March 15, 2017

A Career of Caring Leads to a Love of Research

The Brain Donor Project is featuring stories during this Brain Awareness Week of those who’ll donate their brain to neurologic research when they die. For some, it is highly personal, inspired by someone they love. For many, it’s a natural way to leave a gift at the end of their life. In our minds’ eye we see a better future thanks to brain research. In these “Mind’s Why” articles, we uncover our donors’ reasons for advancing science. Today, Peggy’s story.


Peggy in her nursing uniformPeggy loved being a nurse. She started her career back in the 1950’s as an operating room nurse where she worked for five years before leaving to raise nine children. She liked the excitement of the OR – though there were limitations.

“There wasn’t a whole lot going on back when I started,” she recalls. “We didn’t have ventilators. There were no intensive care units, no recovery rooms.”

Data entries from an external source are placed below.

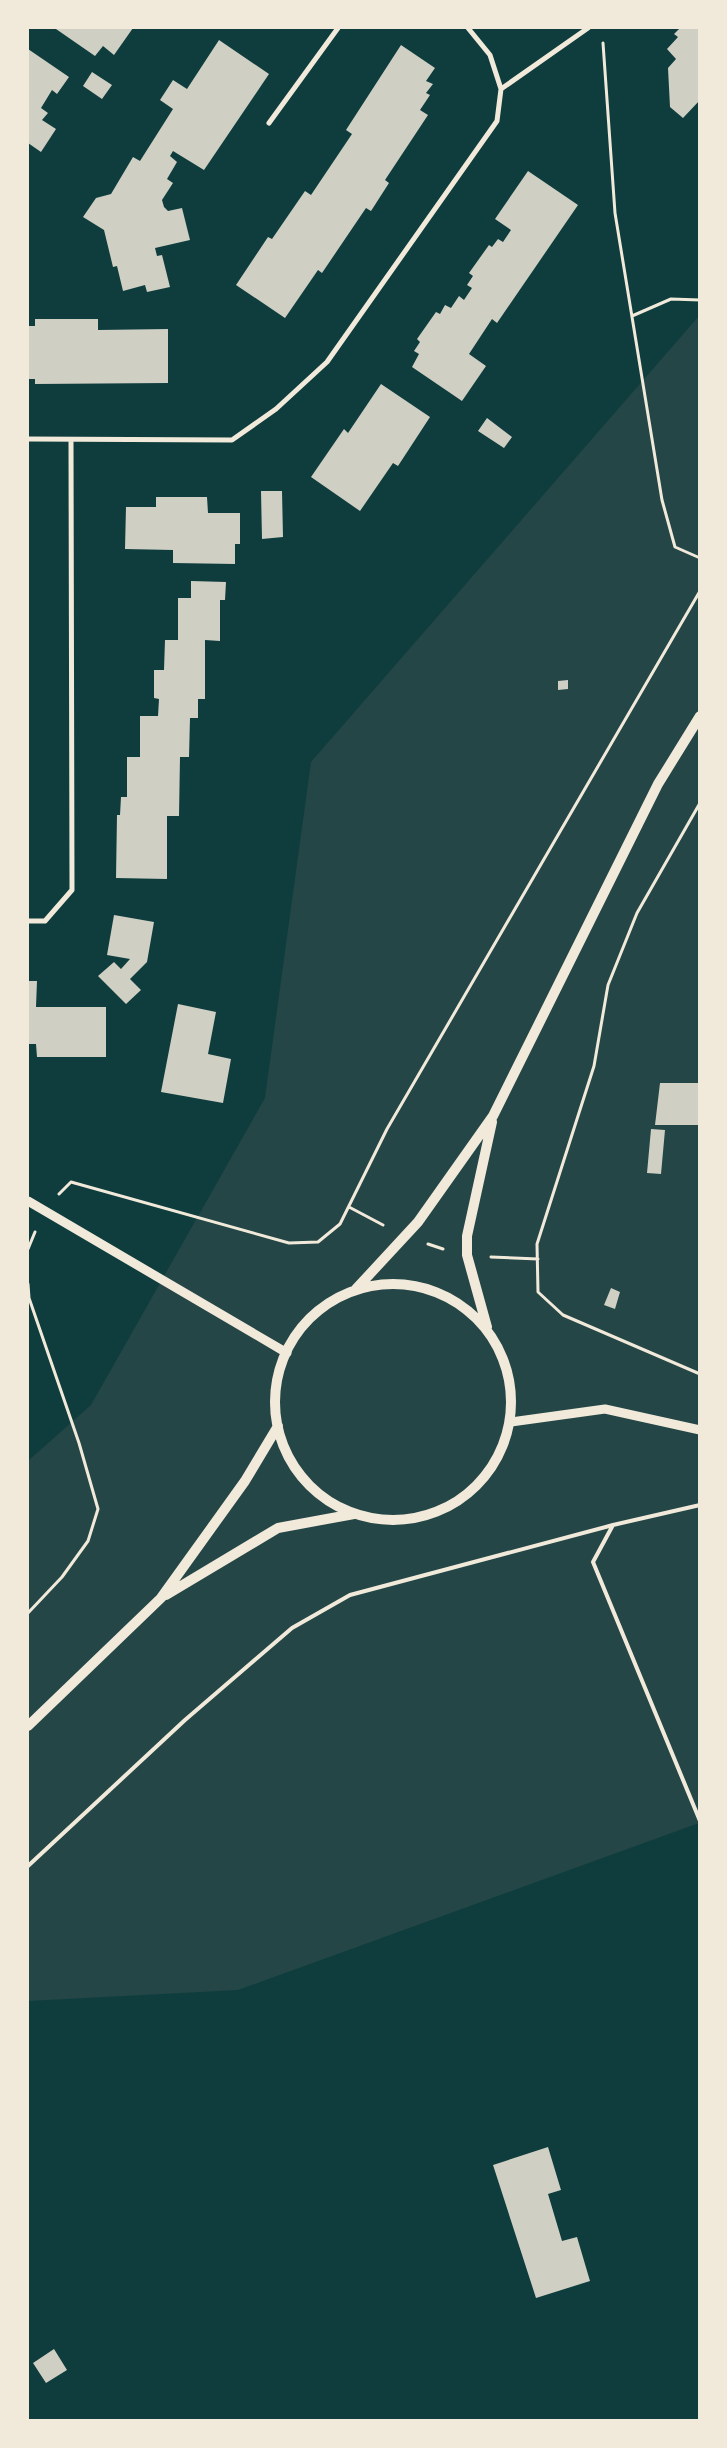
<svg xmlns="http://www.w3.org/2000/svg" width="727" height="2448" font-family="Lato,sans-serif">
	<style>
		.green { fill: #244646 }
		.building { fill: #cfcfc3 }
		.lines { fill: none; stroke-linecap: round; stroke-linejoin: round }
		.path { stroke: #f1e9da; stroke-width: 3 }
		.service { stroke: #f1e9da; stroke-width: 4 }
		.minor { stroke: #f1e9da; stroke-width: 5 }
		.tertiary { stroke: #f1e9da; stroke-width: 9 }
		.secondary { stroke: #f1e9da; stroke-width: 10 }
	</style>
	<rect width="100%" height="100%" fill="#0f3d3e"/>
	<!-- green -->
	<path class="green" d="M699 316V1823L238 1990 28 2001V1461L91 1405 265 1098 311 762Z"/>
	<!-- building -->
	<path class="building" d="M57 28H133L114 55 103 46 95 56 56 29Z
		M680 28H700V100L683 118 670 107 668 68 676 59 667 49 678 37 674 34Z
		M219 40 269 74 204 170 173 151 170 156 177 162 167 179 173 183 162 200 164 207 168 211 182 208 190 240 155 248 157 256 162 255 170 287 147 292 145 285 123 291 117 266 113 267 104 230 83 217 96 198 111 194 133 157 140 161 173 109 160 100 173 80 187 89Z
		M401 45 435 68 426 81 433 84 426 93 430 95 420 110 428 115 385 180 389 183 371 211 366 208 322 273 318 270 285 318 236 285 268 237 272 239 305 191 311 195 352 134 346 130Z
		M28 49 69 77 57 94 52 90 41 108 48 113 42 120 56 129 41 152 28 143Z
		M92 72 112 85 102 99 83 86Z
		M528 171 578 205 497 323 492 319 469 354 486 366 462 401 412 367 419 354 414 351 420 342 417 339 436 312 440 314 445 305 451 308 459 296 464 300 472 288 467 285 473 276 469 273 489 245 492 247 498 239 503 242 511 230 495 219Z
		M35 319H98V330L168 329V383L35 384V379H28V326H35Z
		M381 384 430 417 398 466 393 463 360 511 311 477 344 429 348 433Z
		M487 418 512 437 504 448 478 431Z
		M261 491H282L283 537 262 539Z
		M156 497H207L208 513H240V544H235V564L173 563V550L125 549 126 507H156Z
		M191 581 226 582 225 600H220V641L205 640V699H198V718H190L189 757H180L179 816H167V879L116 878 117 815H120L121 797H127V757H140V716H158L159 699 154 698V670H164L165 640H178V598H191Z
		M568 680V689L558 690V681Z
		M114 915 154 922 147 962 130 979 141 990 126 1004 98 976 114 962 121 969 130 959 107 955Z
		M28 981H37L36 1007H106V1057H37L36 1044H28Z
		M178 1004 216 1012 208 1054 231 1059 223 1103 161 1092Z
		M660 1083H700V1125H655Z
		M651 1129 665 1130 661 1174 647 1173Z
		M611 1288 620 1292 615 1309 604 1305Z
		M548 2147 561 2190 548 2194 562 2241 577 2237 590 2281 536 2298 493 2165Z
		M54 2349 67 2370 46 2383 33 2363Z"/>
	<g class="lines">
		<!-- path -->
		<path class="path" d="M603 43 615 213 662 500 675 547 700 558
			M632 316 671 299 700 300
			M700 803 637 913 608 985 594 1066 537 1244 538 1292 563 1315 700 1374
			M59 1194 71 1182 289 1243 318 1242 340 1224 387 1129 700 591
			M349 1207 383 1225
			M428 1244 443 1249
			M28 1249 35 1232
			M491 1257 538 1259
			M28 1284 29 1298 79 1443 98 1509 88 1541 62 1577 28 1613"/>
		<!-- service -->
		<path class="service" d="M613 1525 593 1562 700 1821
			M28 1866 185 1720 292 1628 350 1595 613 1525 700 1505"/>
		<!-- minor -->
		<path class="minor" d="M501 89 588 28
			M269 123 338 28
			M28 439 232 440 276 409 327 362 497 121 501 89 490 55 468 28
			M28 921H45L72 890 71 440"/>
		<!-- tertiary -->
		<path class="tertiary" d="M28 1201 287 1353
			M511 1422 605 1409 700 1430"/>
		<!-- secondary -->
		<path class="secondary" d="M275 1402a118 118 0 1 1 236 0a118 118 0 1 1-236 0Z
			M356 1289 418 1222 493 1116 658 784 700 716
			M487 1327 467 1255V1236L492 1122
			M166 1595 278 1528 354 1514
			M28 1726 161 1598 245 1481 278 1426"/>
	</g>
	<!-- border -->
	<rect width="727" height="2448" fill="none" stroke="#f1e9da" stroke-width="58"/>
</svg>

There were brain surgeons, but she says they couldn’t do much. And mortality rates were high, which made it tough sometimes. When her youngest started school, Peggy returned to nursing, this time in pediatric cardiac ICU. She loves staying on top of the progress that’s been made in medicine.

“I’m definitely interested in research! Look what they’ve been able to learn!” she says.

Like many of us, Peggy wasn’t aware of the urgent need for people to donate their brains, learning about it after the death of a dear friend from dementia. That’s what prompted her decision. And although she didn’t think about it at the time, several members of her family have been impacted by other kinds of brain disease.

“I’m donating my brain because it’s possible to be part of a large group of people who are helping research to someday learn all the different kinds of abnormalities that can happen to your brain and if there’s a way to prevent them or make them less of a problem to the patient.”

Any advice to people considering brain donation?

“There’s no reason not to do it. You can’t use it after you’re gone. It’s hard enough now…at 85 it’s not so good. But I’m going to hang onto it until then.”